Beauty - Finger Nails
( Originally Published 1924 )
We may consider ourselves more civilized than the Chinaman who measures his social prestige by the length of his finger-nails, but there is no truer way of judging one's fastidiousness than by hands and finger-nails. Horace, the old Roman poet, described a man of high social finish as politus ad ungem, "polished to the nail-point."
Hands may not be beautiful, but if the nails show proper care, they bespeak a refined sense of Beauty.
Nails should not be clipped. It is better to shape them with a file. Two or three minutes' shaping each day will keep them the desired length.
In filing, the nails should be shaped so that they correspond to the shape of the fingers. Very pointed nails are like all affected things—displeasing.
To clean underneath the nail, an orange-stick wrapped with a little cotton should be used. This may be dipped in a bleach, such as diluted peroxid, and used not only under the tip of the nail, but its entire length. This will remove discolorations. A sharp instrument will scrape the nail, making it rough and ready to hold dirt.
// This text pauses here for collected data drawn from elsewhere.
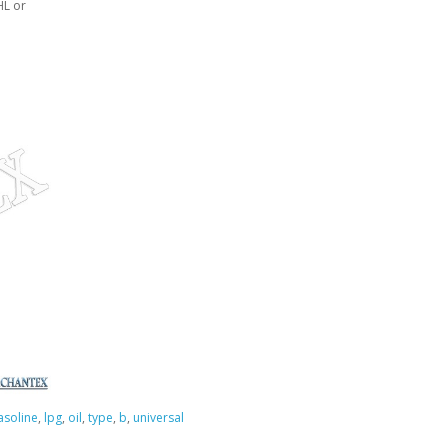
HL or
asoline
,
lpg
,
oil
,
type
,
b
,
universal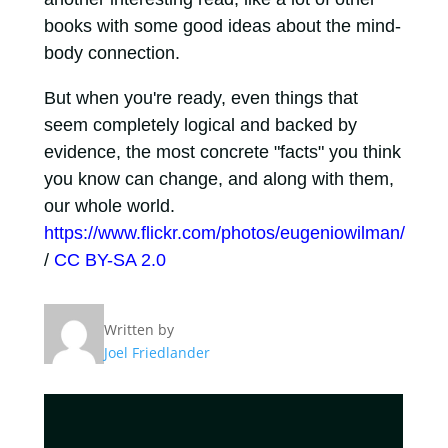
books with some good ideas about the mind-
body connection.
But when you're ready, even things that
seem completely logical and backed by
evidence, the most concrete "facts" you think
you know can change, and along with them,
our whole world.
https://www.flickr.com/photos/eugeniowilman/
/
CC BY-SA 2.0
Written by
Joel Friedlander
The flat end of the orange-wood stick should be used to push back the cuticle at the base of the nail. This will prevent the half-moon from being eclipsed. The fingers should be wet during the process, and care should be used to prevent breaking the tender skin. If there are rough edges, they can be trimmed away with the sharply pointed curved scissors.
Nail-powder can be rubbed on the nail with a buffer. Some manicurists use a preparation of pumice, but this is very hard on the cuticle. The polish is finer. Briskly buffing the nails will make them tingle with circulating blood which will give them a pink cast, showing the presence of the de-sired vitality which causes the nail to grow.
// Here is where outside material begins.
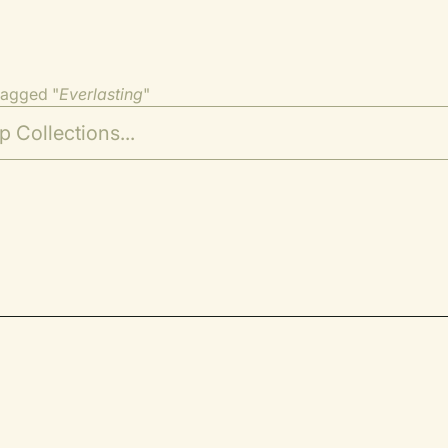
tagged "
Everlasting
"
Extremely shiny nails are in poor taste. A dull polish is the correct finish under all circumstances.
Keep on your dressing-table a small covered jar in which you have placed a piece of absorbent cot-ton saturated with olive-oil. Just before you get into bed, after your nails have been thoroughly cleansed, dip the fingers up and down in the cotton. The oil will prevent the brittleness which causes broken, unsightly nails.
A beautiful young lady, with grace of figure, held out her hand to me, and I saw how the stubby finger-ends spoiled -the most expressive of all her attractions. She had the terrible habit of biting her nails. She should have been broken of the habit in infancy or as soon as the biting began. Bitter-aloes put on the ends of the fingers will sometimes aid in the cure. But certainly a grown woman should have sufficient mental control to make it possible for her to refrain from such a desecration of her beauty.